# [Text shown]
------------------------------------------------------------------------

What Happened When We Took the SCiO Food Analyzer Grocery Shopping - teklaperry
http://spectrum.ieee.org/view-from-the-valley/at-work/start-ups/israeli-startup-consumer-physics-says-its-scio-food-analyzer-is-finally-ready-for-prime-timeso-we-took-it-grocery-shopping
======
xkcd-sucks
A few problems with scio:

\- It uses machine learning models on 10-datapoint IR reflectance spectra,
meaning it's only useful in a trained regime. It doesn't give information
about composition, but instead classifies a sample as a member of a pretty
constrained population. So a mystery substance that can't be roughly
identified ('vegetable', 'pill' etc) can't be scanned, etc.

------------------------------------------------------------------------

# [Information provided]
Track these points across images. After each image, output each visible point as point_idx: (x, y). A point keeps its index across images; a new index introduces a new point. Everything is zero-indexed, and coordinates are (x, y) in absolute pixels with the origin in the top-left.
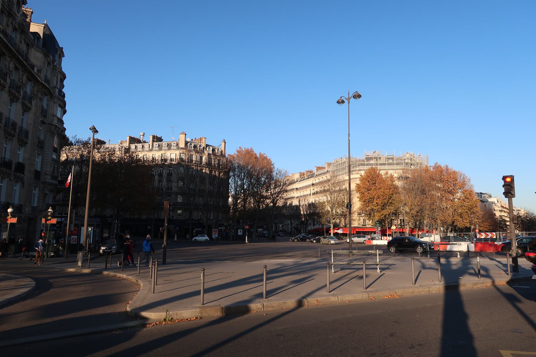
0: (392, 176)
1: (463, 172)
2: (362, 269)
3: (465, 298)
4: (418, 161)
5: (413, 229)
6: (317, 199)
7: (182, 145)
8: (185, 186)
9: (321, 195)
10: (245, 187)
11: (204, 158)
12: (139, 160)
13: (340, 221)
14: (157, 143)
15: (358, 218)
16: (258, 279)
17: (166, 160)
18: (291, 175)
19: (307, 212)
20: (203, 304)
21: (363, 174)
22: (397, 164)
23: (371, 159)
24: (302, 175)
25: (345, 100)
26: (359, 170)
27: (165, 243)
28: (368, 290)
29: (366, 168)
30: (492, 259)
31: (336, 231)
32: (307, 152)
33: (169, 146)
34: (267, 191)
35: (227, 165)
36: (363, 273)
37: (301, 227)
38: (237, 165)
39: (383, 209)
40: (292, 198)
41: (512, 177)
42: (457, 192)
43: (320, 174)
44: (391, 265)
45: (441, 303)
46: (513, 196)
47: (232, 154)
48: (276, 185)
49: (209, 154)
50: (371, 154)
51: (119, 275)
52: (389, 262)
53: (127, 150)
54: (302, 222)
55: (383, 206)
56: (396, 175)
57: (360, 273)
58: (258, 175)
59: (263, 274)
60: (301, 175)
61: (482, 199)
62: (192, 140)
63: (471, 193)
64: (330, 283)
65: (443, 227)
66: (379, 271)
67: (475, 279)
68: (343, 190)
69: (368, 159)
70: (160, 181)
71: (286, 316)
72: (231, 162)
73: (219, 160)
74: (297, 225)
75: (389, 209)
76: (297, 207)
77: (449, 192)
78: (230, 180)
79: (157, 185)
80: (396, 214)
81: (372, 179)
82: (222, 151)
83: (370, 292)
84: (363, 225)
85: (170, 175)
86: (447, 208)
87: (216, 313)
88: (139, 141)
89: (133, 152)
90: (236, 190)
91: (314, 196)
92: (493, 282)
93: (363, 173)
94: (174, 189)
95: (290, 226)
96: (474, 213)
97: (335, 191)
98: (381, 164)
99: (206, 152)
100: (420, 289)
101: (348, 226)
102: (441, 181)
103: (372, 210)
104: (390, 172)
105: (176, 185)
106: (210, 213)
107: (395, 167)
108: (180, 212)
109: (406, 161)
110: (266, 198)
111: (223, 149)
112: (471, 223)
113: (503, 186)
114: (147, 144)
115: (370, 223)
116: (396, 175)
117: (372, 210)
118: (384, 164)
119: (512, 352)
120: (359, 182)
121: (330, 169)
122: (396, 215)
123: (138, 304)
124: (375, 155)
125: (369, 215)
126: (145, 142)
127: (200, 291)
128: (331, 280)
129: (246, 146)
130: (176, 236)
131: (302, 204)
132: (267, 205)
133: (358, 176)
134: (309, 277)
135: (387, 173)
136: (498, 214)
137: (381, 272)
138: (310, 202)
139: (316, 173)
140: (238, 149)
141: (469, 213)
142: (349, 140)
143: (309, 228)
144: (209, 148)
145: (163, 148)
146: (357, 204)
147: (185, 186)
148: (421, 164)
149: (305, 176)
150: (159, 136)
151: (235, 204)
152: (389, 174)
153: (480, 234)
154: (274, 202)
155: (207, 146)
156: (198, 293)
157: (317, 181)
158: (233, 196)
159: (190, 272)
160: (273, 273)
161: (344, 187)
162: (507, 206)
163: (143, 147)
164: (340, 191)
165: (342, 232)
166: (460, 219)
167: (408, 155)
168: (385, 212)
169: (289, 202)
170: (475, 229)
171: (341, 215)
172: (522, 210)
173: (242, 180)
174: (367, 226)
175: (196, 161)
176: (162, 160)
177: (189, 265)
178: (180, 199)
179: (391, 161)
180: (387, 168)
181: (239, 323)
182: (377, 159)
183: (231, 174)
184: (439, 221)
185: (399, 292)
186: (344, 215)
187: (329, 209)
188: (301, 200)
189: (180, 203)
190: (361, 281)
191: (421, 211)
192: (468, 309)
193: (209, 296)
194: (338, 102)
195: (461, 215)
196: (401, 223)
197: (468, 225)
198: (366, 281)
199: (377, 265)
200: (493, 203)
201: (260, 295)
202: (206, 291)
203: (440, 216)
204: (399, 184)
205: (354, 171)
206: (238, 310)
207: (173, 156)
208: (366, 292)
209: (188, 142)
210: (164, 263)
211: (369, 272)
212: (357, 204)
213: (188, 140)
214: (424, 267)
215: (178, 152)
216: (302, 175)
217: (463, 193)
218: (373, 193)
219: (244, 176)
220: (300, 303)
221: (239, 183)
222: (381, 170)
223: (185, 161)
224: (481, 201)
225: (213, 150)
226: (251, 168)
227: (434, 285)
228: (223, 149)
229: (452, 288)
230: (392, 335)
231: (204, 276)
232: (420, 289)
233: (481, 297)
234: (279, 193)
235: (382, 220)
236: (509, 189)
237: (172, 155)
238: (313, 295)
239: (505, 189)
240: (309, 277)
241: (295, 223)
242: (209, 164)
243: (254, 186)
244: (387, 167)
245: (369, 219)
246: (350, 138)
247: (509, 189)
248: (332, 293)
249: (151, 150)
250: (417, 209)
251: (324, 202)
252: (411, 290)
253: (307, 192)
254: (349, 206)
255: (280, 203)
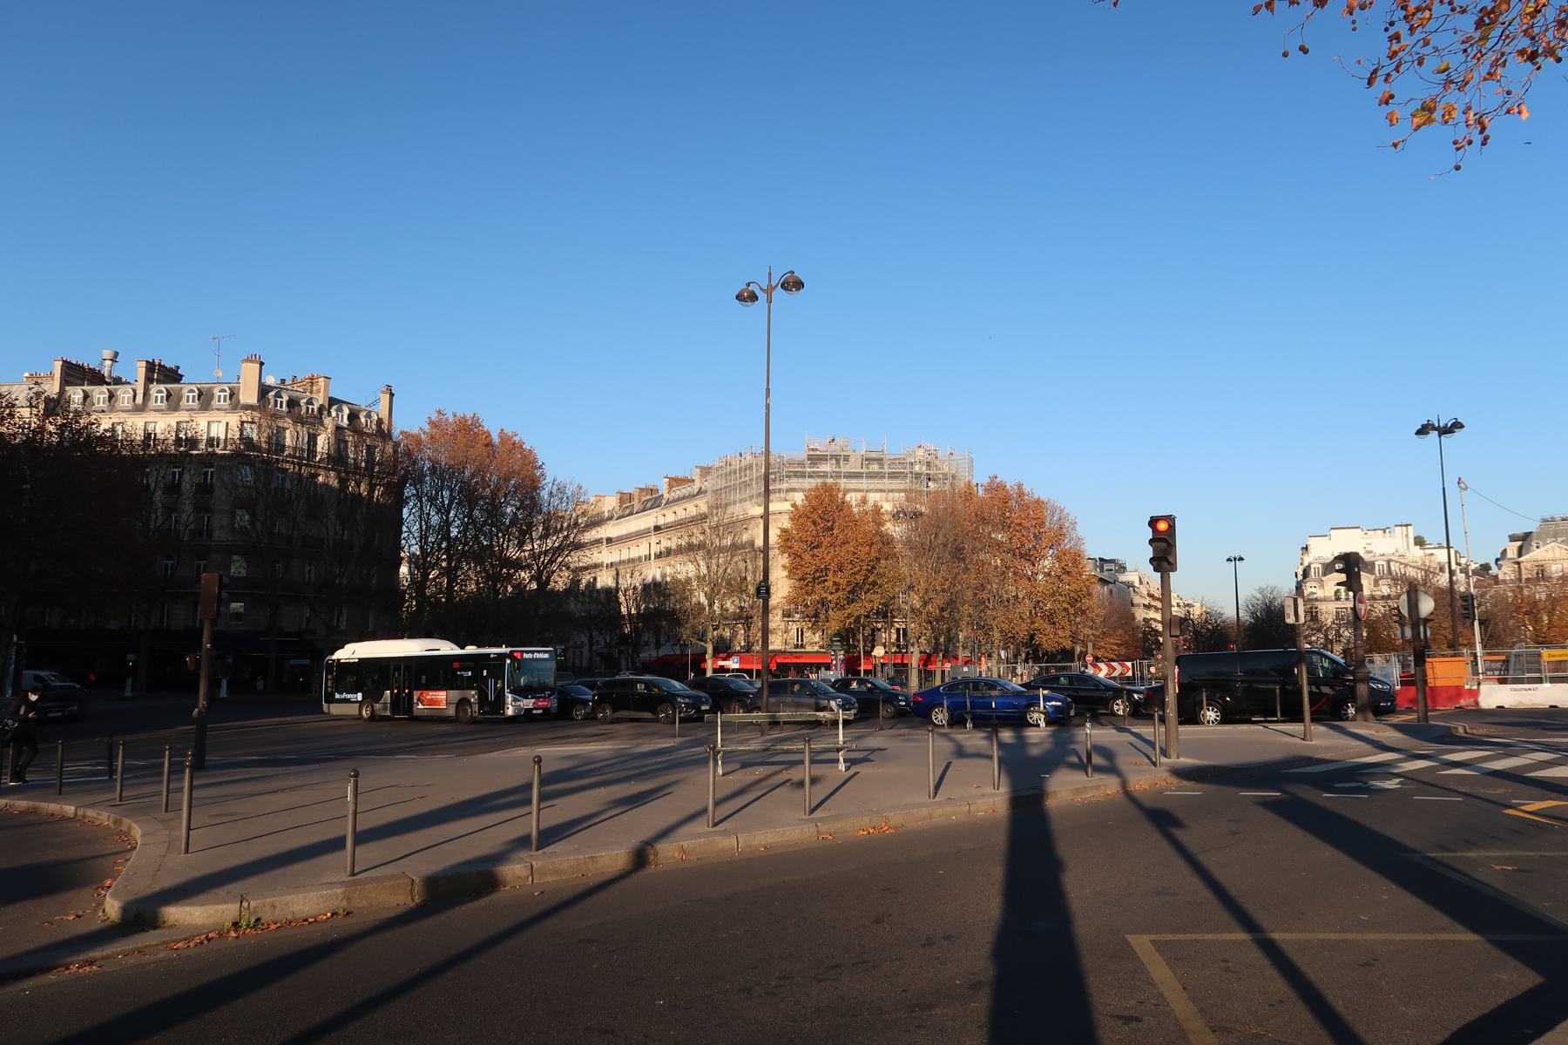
0: (877, 510)
1: (1060, 503)
2: (802, 762)
3: (1057, 826)
4: (946, 470)
5: (929, 656)
6: (668, 571)
7: (249, 396)
8: (258, 525)
9: (680, 558)
10: (454, 532)
11: (322, 442)
12: (101, 439)
13: (734, 634)
14: (162, 387)
15: (782, 626)
16: (515, 797)
17: (193, 442)
18: (592, 500)
19: (638, 607)
20: (353, 874)
21: (799, 503)
22: (893, 476)
23: (822, 458)
24: (626, 498)
25: (758, 292)
26: (788, 491)
27: (202, 702)
28: (815, 815)
29: (809, 483)
30: (1120, 729)
31: (720, 663)
32: (649, 436)
33: (205, 399)
34: (521, 545)
35: (395, 467)
36: (804, 772)
37: (620, 652)
38: (428, 464)
39: (853, 601)
40: (596, 566)
41: (1171, 520)
42: (1044, 557)
43: (679, 499)
44: (873, 750)
45: (1000, 839)
46: (1173, 567)
47: (415, 430)
48: (546, 529)
49: (338, 429)
50: (822, 446)
51: (53, 807)
52: (872, 742)
53: (54, 406)
54: (624, 639)
55: (852, 592)
56: (887, 507)
57: (795, 774)
58: (494, 494)
59: (529, 786)
60: (622, 501)
61: (1110, 569)
62: (283, 381)
63: (1077, 558)
64: (717, 804)
65: (1006, 648)
66: (842, 766)
67: (1079, 778)
68: (743, 547)
69: (815, 459)
70: (171, 509)
71: (619, 885)
72: (408, 453)
73: (370, 449)
74: (608, 645)
75: (870, 602)
76: (611, 594)
77: (1022, 556)
78: (405, 511)
79: (160, 521)
80: (886, 614)
81: (824, 517)
82: (380, 421)
83: (821, 820)
84: (797, 646)
85: (205, 489)
86: (1016, 597)
87: (399, 899)
88: (96, 378)
89: (78, 414)
90: (423, 538)
91: (660, 563)
92: (1124, 784)
93: (799, 498)
94: (219, 535)
95: (586, 649)
96: (1083, 612)
97: (721, 550)
98: (850, 476)
99: (327, 421)
100: (948, 809)
101: (757, 648)
102: (1005, 526)
103: (823, 602)
104: (873, 497)
105: (225, 523)
106: (340, 613)
107: (887, 483)
108: (236, 606)
109: (917, 468)
110: (518, 565)
111: (384, 415)
112: (1074, 638)
113: (1151, 542)
114: (129, 388)
115: (817, 638)
116: (887, 507)
117: (823, 602)
118: (857, 476)
119: (1153, 937)
120: (787, 524)
121: (707, 485)
122: (885, 616)
123: (144, 886)
124: (834, 449)
125: (815, 618)
126: (118, 381)
127: (343, 840)
128: (719, 795)
129: (457, 407)
130: (224, 683)
131: (624, 584)
132: (519, 587)
133: (787, 506)
134: (668, 785)
135: (864, 501)
136: (1140, 614)
137: (848, 769)
138: (649, 579)
139: (666, 496)
140: (434, 417)
141: (1072, 611)
142: (768, 406)
143: (644, 656)
144: (340, 410)
145: (184, 403)
146: (782, 586)
147: (258, 525)
148: (954, 477)
149: (635, 502)
150: (169, 364)
151: (419, 584)
152: (871, 503)
153: (1095, 666)
154: (542, 578)
155: (333, 401)
156: (337, 844)
157: (670, 518)
158: (412, 559)
159: (282, 790)
160: (558, 782)
161: (745, 537)
162: (1158, 594)
163: (111, 396)
164: (735, 547)
165: (737, 666)
166: (1049, 628)
167: (921, 452)
168: (857, 609)
169: (585, 579)
170: (1083, 655)
171: (737, 617)
172: (1198, 605)
173: (443, 510)
174: (809, 649)
175: (295, 449)
176: (178, 441)
177: (282, 770)
178: (238, 568)
179: (875, 467)
180: (865, 486)
181: (468, 920)
182: (838, 461)
183: (409, 491)
184: (996, 634)
185: (896, 818)
186: (744, 618)
187: (703, 599)
188: (622, 572)
189: (237, 579)
190: (798, 794)
191: (951, 605)
192: (1065, 849)
193: (371, 852)
194: (739, 297)
195: (1050, 618)
196: (898, 639)
197: (1067, 644)
198: (811, 794)
199: (838, 750)
200: (1130, 585)
201: (523, 842)
202: (362, 838)
203: (998, 619)
204: (894, 530)
205: (775, 491)
206: (468, 883)
207: (218, 431)
208: (811, 821)
209: (271, 388)
210: (199, 766)
211: (819, 770)
212: (782, 586)
213: (270, 380)
214: (961, 752)
215: (234, 419)
216: (626, 498)
217: (1059, 559)
218: (826, 555)
219: (451, 503)
220: (640, 858)
221: (435, 519)
222: (849, 491)
223: (259, 449)
224: (1101, 580)
225: (353, 416)
226: (473, 476)
227: (983, 797)
228: (384, 415)
229: (1028, 806)
230: (879, 920)
231: (356, 794)
232: (948, 809)
233: (1096, 820)
234: (558, 551)
235: (847, 630)
236: (1164, 554)
237: (214, 427)
238: (672, 837)
239: (1154, 551)
240: (668, 785)
241: (602, 641)
242: (337, 459)
243: (480, 530)
244: (864, 483)
245: (813, 629)
246: (772, 400)
247: (1164, 554)
248: (721, 827)
249: (139, 409)
250: (940, 600)
251: (688, 581)
252: (925, 812)
253: (639, 550)
254: (764, 590)
255: (560, 582)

------------------------------------------------------------------------

# [Task list]
A) Using the SCiO thread above, decide whether each statement agrees with it, answering yes or no and quoting the words that settle it: (i) the device applies machine learning models to IR reflectance spectra with 10 datapoints; (ii) the device tells you what a sample is composed of; (iii) a mystery substance that can't be roughly identified can still be scanned.
B) Please reproduce word for word the passage of the SCiO thread from "What Happened When" to "be scanned, etc.".

# [The responses]
A)
(i) Yes: "It uses machine learning models on 10-datapoint IR reflectance spectra"
(ii) No: "It doesn't give information about composition"
(iii) No: "So a mystery substance that can't be roughly identified ('vegetable', 'pill' etc) can't be scanned"

B)
What Happened When We Took the SCiO Food Analyzer Grocery Shopping - teklaperry
http://spectrum.ieee.org/view-from-the-valley/at-work/start-ups/israeli-startup-consumer-physics-says-its-scio-food-analyzer-is-finally-ready-for-prime-timeso-we-took-it-grocery-shopping
======
xkcd-sucks
A few problems with scio:

\- It uses machine learning models on 10-datapoint IR reflectance spectra,
meaning it's only useful in a trained regime. It doesn't give information
about composition, but instead classifies a sample as a member of a pretty
constrained population. So a mystery substance that can't be roughly
identified ('vegetable', 'pill' etc) can't be scanned, etc.